En cuanto Petra Calvo bajó las escaleras, vio el desayuno servido en la mesa.
Se acercó y tocó con suavidad el borde del vaso de leche; estaba tibio. Era evidente que Benjamín Hurtado no tenía mucho de haber salido.
Sobre la mesa, Benjamín también había dejado una nota, pidiéndole que desayunara antes de salir.
Petra no se apresuró a comer, sino que esperó a que Benjamín regresara de correr.
Cuando Benjamín entró en la casa, vio a Petra sentada a la mesa con el desayuno intacto frente a ella, así que le preguntó.
—¿Qué pasa? ¿No tienes hambre?
Petra negó con la cabeza y, levantando la mirada hacia él, respondió en voz baja.
—No es eso, te estaba esperando para desayunar juntos.
Benjamín se detuvo un instante antes de caminar hacia la mesa y sentarse en la silla frente a ella.
En cuanto él tomó asiento, Petra levantó el vaso y bebió un sorbo de leche. Justo en ese momento, sonó el timbre.
Petra miró la hora con una pizca de extrañeza. A esa hora, casi nunca venía nadie.
Y los que solían venir tenían la clave de la casa.
Petra se levantó para ir a abrir, pero Benjamín fue un poco más rápido que ella. Al ver su movimiento, le dijo.
—Yo abro.
Petra asintió.
Supuso que quienquiera que estuviera tocando a esa hora venía a buscar a Benjamín.
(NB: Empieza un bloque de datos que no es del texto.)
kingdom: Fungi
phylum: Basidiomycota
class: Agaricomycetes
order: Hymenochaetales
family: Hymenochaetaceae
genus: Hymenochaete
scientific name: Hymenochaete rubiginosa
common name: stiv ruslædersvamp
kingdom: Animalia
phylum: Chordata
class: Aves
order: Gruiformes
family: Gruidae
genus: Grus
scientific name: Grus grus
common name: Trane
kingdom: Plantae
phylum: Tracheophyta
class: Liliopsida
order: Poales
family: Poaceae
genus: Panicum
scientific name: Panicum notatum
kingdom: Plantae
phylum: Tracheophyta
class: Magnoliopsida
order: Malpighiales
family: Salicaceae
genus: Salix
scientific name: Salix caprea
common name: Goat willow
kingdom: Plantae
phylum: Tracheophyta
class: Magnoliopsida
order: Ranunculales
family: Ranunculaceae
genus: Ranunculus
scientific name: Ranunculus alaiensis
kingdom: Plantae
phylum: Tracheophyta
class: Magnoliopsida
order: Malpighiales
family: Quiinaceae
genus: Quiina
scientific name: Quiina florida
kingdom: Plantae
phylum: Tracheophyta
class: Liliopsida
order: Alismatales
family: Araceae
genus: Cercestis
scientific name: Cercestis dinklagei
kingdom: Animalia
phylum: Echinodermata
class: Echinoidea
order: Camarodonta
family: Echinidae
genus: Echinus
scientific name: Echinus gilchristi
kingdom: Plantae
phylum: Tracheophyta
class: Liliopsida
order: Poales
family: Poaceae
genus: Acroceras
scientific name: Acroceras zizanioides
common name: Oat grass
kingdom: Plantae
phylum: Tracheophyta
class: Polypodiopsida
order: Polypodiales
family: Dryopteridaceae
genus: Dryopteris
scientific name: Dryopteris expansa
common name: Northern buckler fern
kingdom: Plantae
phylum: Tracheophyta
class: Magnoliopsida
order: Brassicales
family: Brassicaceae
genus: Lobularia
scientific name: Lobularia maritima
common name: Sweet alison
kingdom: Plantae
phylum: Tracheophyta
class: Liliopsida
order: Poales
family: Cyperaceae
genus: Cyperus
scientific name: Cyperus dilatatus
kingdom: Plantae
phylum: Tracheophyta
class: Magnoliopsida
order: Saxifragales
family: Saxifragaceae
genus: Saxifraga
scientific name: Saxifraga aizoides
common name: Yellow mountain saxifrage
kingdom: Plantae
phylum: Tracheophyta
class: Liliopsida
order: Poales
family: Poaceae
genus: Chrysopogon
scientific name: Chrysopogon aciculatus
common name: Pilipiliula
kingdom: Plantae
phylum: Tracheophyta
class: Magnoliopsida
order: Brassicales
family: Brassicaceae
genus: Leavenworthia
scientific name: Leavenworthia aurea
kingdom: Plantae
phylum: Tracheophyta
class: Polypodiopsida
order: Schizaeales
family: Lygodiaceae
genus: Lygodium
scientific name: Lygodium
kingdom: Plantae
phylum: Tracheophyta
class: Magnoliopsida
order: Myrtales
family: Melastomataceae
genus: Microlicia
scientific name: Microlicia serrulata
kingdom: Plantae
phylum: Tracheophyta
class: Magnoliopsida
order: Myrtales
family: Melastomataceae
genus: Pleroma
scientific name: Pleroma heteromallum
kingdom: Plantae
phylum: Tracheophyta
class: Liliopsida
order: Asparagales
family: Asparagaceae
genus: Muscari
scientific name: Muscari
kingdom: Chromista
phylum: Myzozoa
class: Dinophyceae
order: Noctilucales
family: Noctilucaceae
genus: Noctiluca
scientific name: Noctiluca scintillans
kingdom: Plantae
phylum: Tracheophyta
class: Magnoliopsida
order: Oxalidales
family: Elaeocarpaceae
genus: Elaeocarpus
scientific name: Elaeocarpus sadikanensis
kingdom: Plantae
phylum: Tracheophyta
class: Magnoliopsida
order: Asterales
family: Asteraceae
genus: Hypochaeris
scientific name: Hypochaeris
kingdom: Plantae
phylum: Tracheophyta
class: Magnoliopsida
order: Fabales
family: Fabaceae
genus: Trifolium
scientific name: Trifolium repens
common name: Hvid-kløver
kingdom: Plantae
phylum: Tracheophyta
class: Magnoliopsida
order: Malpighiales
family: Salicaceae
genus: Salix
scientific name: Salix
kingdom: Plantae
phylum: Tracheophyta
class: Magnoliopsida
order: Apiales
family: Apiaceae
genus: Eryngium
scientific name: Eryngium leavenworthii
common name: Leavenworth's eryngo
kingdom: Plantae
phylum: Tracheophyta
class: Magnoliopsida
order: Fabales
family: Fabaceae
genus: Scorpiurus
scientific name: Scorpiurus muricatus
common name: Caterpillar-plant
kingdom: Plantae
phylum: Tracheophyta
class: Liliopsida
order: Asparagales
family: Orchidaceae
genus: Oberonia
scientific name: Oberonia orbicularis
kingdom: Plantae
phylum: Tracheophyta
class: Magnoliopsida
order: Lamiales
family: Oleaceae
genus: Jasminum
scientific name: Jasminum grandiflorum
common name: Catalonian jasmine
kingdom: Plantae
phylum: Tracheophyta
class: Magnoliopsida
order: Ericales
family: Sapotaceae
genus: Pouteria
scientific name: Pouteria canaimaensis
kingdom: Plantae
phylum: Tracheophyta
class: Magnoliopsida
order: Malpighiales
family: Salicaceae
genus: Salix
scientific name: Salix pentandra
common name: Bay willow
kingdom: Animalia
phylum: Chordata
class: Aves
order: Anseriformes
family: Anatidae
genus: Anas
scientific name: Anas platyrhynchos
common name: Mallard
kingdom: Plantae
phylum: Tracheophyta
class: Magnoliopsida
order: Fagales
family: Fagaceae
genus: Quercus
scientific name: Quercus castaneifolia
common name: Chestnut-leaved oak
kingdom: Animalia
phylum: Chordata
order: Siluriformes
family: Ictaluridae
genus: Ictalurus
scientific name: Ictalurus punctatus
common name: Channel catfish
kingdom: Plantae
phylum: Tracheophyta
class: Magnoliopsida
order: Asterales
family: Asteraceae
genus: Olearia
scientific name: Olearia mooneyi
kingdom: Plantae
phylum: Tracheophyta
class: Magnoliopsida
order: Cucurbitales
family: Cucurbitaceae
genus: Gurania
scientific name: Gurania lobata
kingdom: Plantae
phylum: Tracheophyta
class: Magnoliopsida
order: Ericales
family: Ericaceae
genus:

Que él abriera le ahorraría tener que pasar el recado después.
Benjamín no tardó en volver del recibidor.
Cuando regresó, lo acompañaba una mujer de unos cuarenta y tantos años.
La confusión se dibujó en los ojos de Petra mientras miraba a Benjamín.
—Mi abuelo pensó que con tanto trabajo no tenemos tiempo para cuidarnos bien —explicó Benjamín—, así que nos mandó a alguien de la villa para ayudarnos.
Petra frunció los labios. Con razón la mujer le pareció un poco seria.
La mujer dejó su maleta en un rincón y se acercó a Petra para presentarse.